Когда тот пришел, Джонни мирно спал, мирно проснулся и позволил пощупать свой пульс.

— С ним все в порядке, — заявил доктор. — Очень изнурен, вот и все. Слишком худ.

— Он всегда был такой, — вставила мать.

— Теперь уйди, мама, и дай мне всхрапнуть.

Джонни говорил мягко и спокойно, и так же мягко и спокойно он повернулся на бок и заснул.

В одиннадцать он проснулся, оделся и прошел на кухню, где застал испуганную мать.

— Я ухожу, мама, — объявил он, — и пришел проститься.

Она закрыла лицо фартуком, опустилась на стул и заплакала. Он спокойно ждал.

— Я так и знала! — рыдала она. — Куда? — спросила она наконец, опустив фартук и глядя на него испуганным взглядом, в котором сквозило некоторое любопытство.

— Не знаю. Куда-нибудь.

Пока он говорил это, дерево на той стороне улицы с ослепительной ясностью предстало перед его внутренним взором. Оно, казалось, притаилось как раз под его веками, и он мог видеть его, когда хотел.

— А твоя работа? — пролепетала она.

— Я никогда больше не буду работать.

— Господи! Джонни! — проскулила мать. — Не говори так.

То, что он сказал, было для нее кощунством. Она была потрясена его словами — словно он восставал против Бога.

— Да что же это такое с тобой стряслось? — спросила она, изо всех сил стараясь говорить строго.

— Цифры, — отвечал он. — Да, цифры. Я порядком над ними попотел всю эту неделю, и вышло очень удивительно.

— Я не понимаю, при чем тут это, — всхлипнула она.

Джонни снисходительно улыбнулся, и мать явственно ощутила неловкость оттого, что исчезла былая его раздражительность.

— Я тебе объясню, — сказал он. — Я вконец измучен. Что меня измучило? Движения. Я все время двигался, с самого рождения. Я устал от движения и никогда больше не намерен двигаться. Помнишь, как я работал на стекольном заводе? Я вырабатывал триста дюжин бутылок в день. Теперь я высчитал, что совершал над каждой бутылкой около десяти различных движений; это будет тридцать шесть тысяч движений в день; в месяц — миллион восемьдесят тысяч движений. Скостим восемьдесят тысяч, — он говорил приветливым тоном филантропа, — скостим восемьдесят тысяч; остается миллион движений в месяц, двенадцать миллионов движений в год. У ткацких станков я двигаюсь вдвое больше. Выходят двадцать пять миллионов движений в год, и мне кажется, что я двигался таким манером больше миллиона лет. Ну, на этой неделе я вовсе не двигался. Я целыми часами не шевелился. Знатно было, скажу я тебе, сидеть этак час за часом и ничего не делать. Никогда до сих пор я не был счастлив. У меня никогда не было времени. Я все время двигался. Таким манером нельзя стать счастливым. Так вот, кончено. Я буду сидеть и сидеть, отдыхать и отдыхать, а после опять отдыхать.
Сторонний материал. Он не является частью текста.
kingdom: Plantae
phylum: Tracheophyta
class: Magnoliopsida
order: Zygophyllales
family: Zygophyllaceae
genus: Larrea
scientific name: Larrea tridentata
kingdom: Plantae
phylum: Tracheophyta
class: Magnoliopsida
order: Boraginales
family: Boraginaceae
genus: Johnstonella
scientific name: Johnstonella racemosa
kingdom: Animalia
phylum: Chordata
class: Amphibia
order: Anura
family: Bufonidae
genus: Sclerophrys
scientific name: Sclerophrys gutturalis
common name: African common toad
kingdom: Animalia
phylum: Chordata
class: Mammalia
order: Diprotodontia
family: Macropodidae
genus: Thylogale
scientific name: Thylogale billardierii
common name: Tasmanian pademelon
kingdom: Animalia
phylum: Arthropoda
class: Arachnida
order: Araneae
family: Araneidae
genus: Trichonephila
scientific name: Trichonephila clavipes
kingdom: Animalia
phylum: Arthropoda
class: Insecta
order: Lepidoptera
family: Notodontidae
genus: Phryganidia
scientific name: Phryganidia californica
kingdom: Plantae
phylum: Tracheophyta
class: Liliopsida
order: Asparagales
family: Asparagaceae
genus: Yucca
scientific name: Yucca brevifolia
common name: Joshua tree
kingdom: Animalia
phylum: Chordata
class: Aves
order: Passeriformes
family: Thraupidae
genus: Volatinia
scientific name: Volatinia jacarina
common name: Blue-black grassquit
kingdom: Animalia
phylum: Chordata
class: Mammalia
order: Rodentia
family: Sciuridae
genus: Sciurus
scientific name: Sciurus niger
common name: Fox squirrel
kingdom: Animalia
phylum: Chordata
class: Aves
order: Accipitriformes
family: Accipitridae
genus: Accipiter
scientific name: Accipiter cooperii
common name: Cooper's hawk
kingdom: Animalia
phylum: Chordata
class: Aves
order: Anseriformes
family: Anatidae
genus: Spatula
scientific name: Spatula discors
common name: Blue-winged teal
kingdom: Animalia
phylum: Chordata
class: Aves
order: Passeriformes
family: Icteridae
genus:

— Но что будет с Вилли и с детьми? — спросила она с отчаянием.

— Вот то-то и оно: Вилли и дети, — повторил он.

Но в голосе его не было горечи. Он знал о честолюбивых мечтах матери относительно младшего сына, но мысль об этом его больше не грызла. Ему все было безразлично, и это — тоже.

— Я знаю, мама, что ты думала, когда отдавала Вилли учиться: ты хотела, чтобы он стал бухгалтером. Из этого ничего не выйдет. С меня хватит. Пусть работает он.

— Я не так тебя воспитывала, — заплакала она, собираясь опять спрятать лицо в фартуке, но затем передумав.

— Ты никак меня не воспитывала, — ответил он с печальной нежностью. — Я сам себя воспитал, мама, и я же воспитал Вилли. Он больше меня, и толще, и выше. Когда я был малышом, меня, вероятно, не кормили вдоволь. Когда он появился, я работал и зарабатывал ему на еду. Но теперь этому конец. Вилли может пойти на работу, как я, или пойти к черту — мне все равно. Я устал. Я ухожу. Хочешь, простимся?

Она не отвечала. Фартук опять взвился над ее головой. Она плакала. Он на минуту остановился на пороге.

— Уж, кажется, я делала все, что могла, — рыдала она.